In 1997, I fell victim to two of the worst purchases I have ever made. On top of that, they both shared the name model name even though they were vastly different pieces of equipment.
In those days, I had been driving around in a Dodge Neon. I had a 1996 Dodge Neon. I had seen the car through some trade show something or other as a concept car and instantly fell madly in love with the car. In 1996, I convinced my wife that we should get one.
About a year or so later, I was having weird trouble with the car and
decided to get rid of it. I went shopping at the local Ford dealer and
came across a maroon sports sedan. Er, more like a compact sedan dressed
up to look sporty. That should have been by first warning sign.
Instead, it had bells and whistles I could have only dreamed about in my
base model Neon. No, this car had a much better stereo system, power
windows, power locks, remote trunk, fog lights, cool alloy wheels and a
spoiler on the back! And, it had a cool name: The Mercury Mystique!
As if that weren't enough, though, at the same time (or around the same time), I had upgraded my computer. I saw a very cool ad with a clown-mime joker dude in it for an amazing new video card.
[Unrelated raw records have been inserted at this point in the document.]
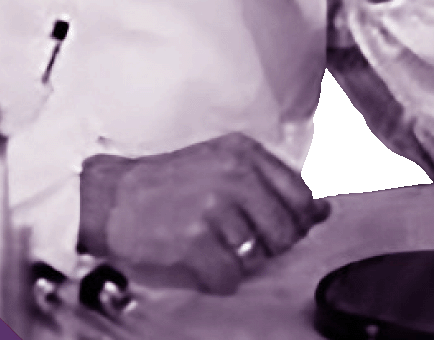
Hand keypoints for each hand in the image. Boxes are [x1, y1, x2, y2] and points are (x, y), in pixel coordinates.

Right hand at [78, 133, 329, 294]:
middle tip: (242, 242)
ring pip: (259, 256)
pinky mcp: (194, 238)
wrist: (110, 197)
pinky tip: (203, 265)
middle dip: (270, 246)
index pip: (301, 195)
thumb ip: (271, 184)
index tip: (282, 229)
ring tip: (215, 248)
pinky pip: (230, 277)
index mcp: (246, 153)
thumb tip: (322, 212)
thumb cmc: (167, 183)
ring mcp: (215, 207)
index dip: (298, 221)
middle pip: (287, 230)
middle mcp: (236, 175)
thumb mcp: (222, 164)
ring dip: (241, 262)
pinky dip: (219, 279)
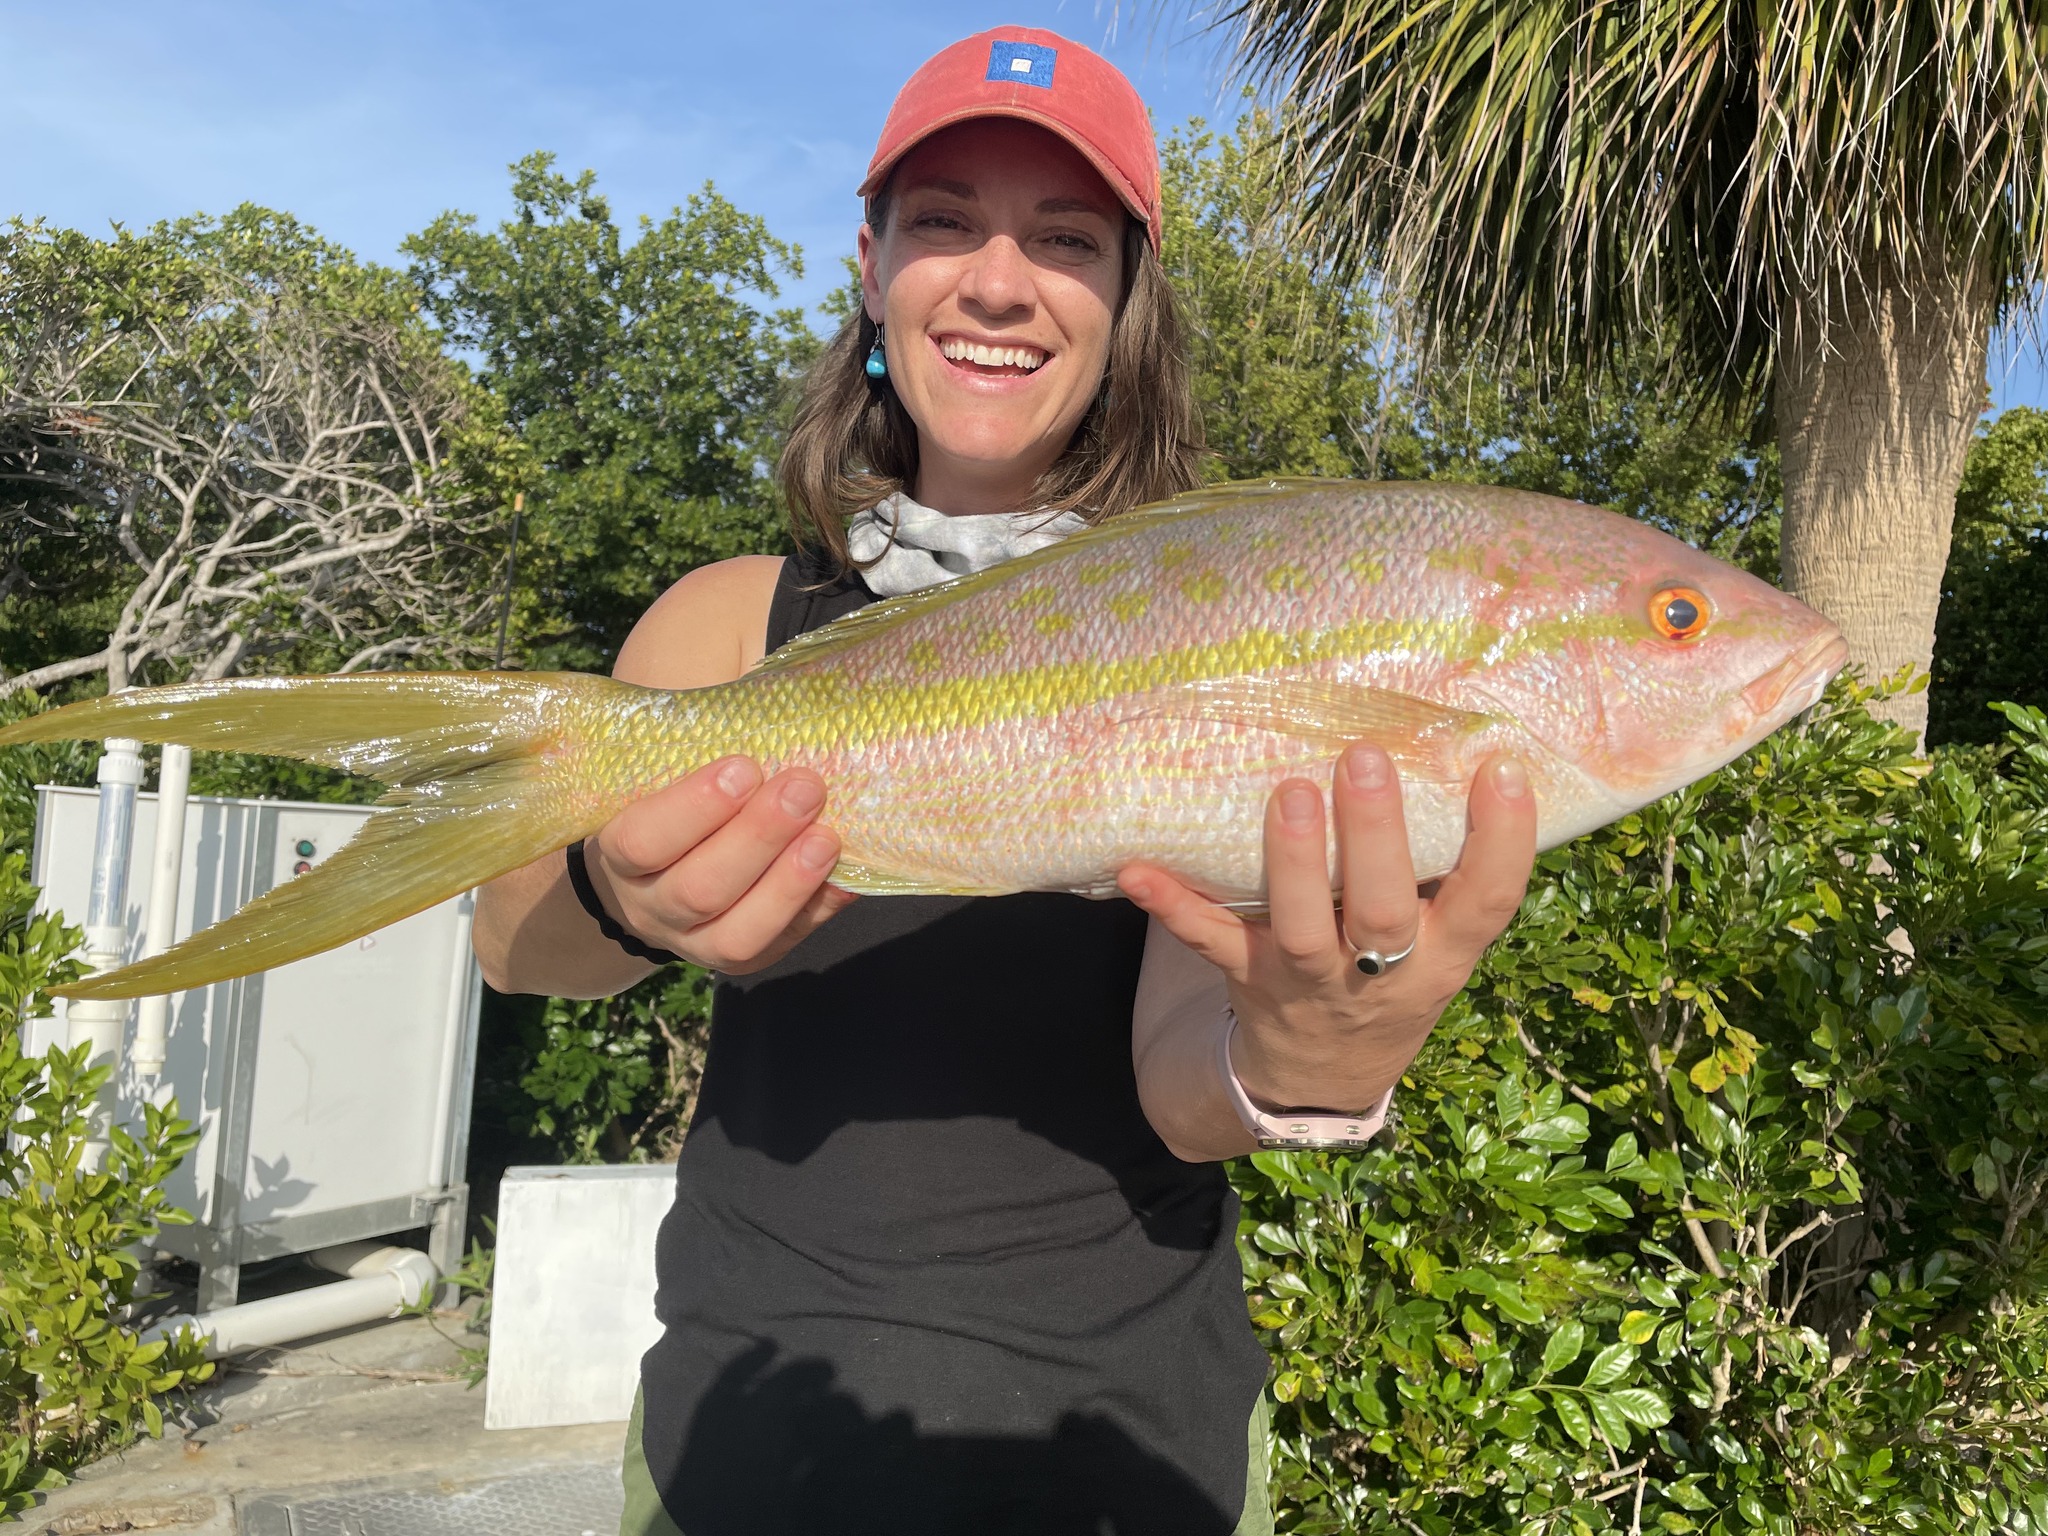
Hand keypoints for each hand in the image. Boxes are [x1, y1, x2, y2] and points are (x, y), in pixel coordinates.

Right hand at [584, 756, 856, 974]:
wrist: (653, 876)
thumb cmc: (671, 797)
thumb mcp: (662, 764)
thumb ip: (699, 733)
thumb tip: (761, 690)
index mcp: (620, 853)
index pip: (643, 840)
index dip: (694, 807)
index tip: (743, 765)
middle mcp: (651, 906)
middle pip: (699, 887)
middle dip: (757, 837)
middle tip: (805, 786)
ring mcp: (696, 942)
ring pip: (738, 934)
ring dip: (788, 883)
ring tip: (829, 835)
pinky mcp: (743, 958)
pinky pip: (782, 944)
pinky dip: (818, 908)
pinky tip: (848, 872)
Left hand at [1119, 745, 1536, 1110]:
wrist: (1325, 1074)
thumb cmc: (1392, 971)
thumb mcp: (1441, 938)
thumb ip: (1447, 867)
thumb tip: (1459, 746)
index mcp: (1443, 951)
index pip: (1488, 900)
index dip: (1503, 841)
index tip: (1502, 771)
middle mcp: (1382, 972)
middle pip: (1384, 911)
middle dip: (1375, 837)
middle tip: (1362, 758)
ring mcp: (1309, 978)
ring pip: (1302, 928)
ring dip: (1293, 861)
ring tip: (1290, 792)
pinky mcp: (1247, 977)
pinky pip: (1207, 943)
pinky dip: (1172, 908)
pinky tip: (1137, 871)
Granted, the card had come out in 1996, but I could finally afford it a year later. Not only was this a supposedly awesome video card, but it share the name of the car I had just bought! This was the Matrox Mystique! How cool was it to own a car and video card with the same name!? Yeah, I was a doof. (Heh-heh "WAS?!")
Turns out, as far as the car was concerned, the only "mystique" was how Ford managed to sell a crap-ton of these things on poor unsuspecting schmucks like me. This car was a piece of junk. The power window system failed (just after warranty), the engine ran like crap, the air conditioner gave out, it drank oil like a man drinking water in the desert. Just anything and everything that could go wrong went wrong all in this one car. I got rid of it in 2000 and bought a Chevy Impala. Now, THAT was one of my favorite cars ever. That's a story for another time.
As for the video card, it ran my Windows installation at a higher resolution than whatever my previous card was. Nothing like squeezing more tiny dots onto a massive 19-inch CRT... As for gaming, though, I remember upping the resolution of certain games, but everything seemed muddy and blurry. It was like, in some games, I was playing with dirty glasses on. I bought some kind of daughter-card add-on for the card (TV tuner or video capture maybe), but it never worked. I even took it back to the store where I bought it and exchanged it. That one didn't work either. Now, it was still a better card than I had before, and even though it had been a year since initial release, the card still cost me a pretty penny that I didn't really have at the time. So, with the money invested and performance boost, I soldiered on with it until 2000 when I dove into the world of ATI and Nvidia graphics cards.
Both of the "Mystique"-branded equipment in life became unlovingly referred to as the "Mystakes." Both ended up being foolish purchases, which even to this day in 2020 I hold a deep hatred for both items. Though, I admit, I hate the Mercury far more than the video card.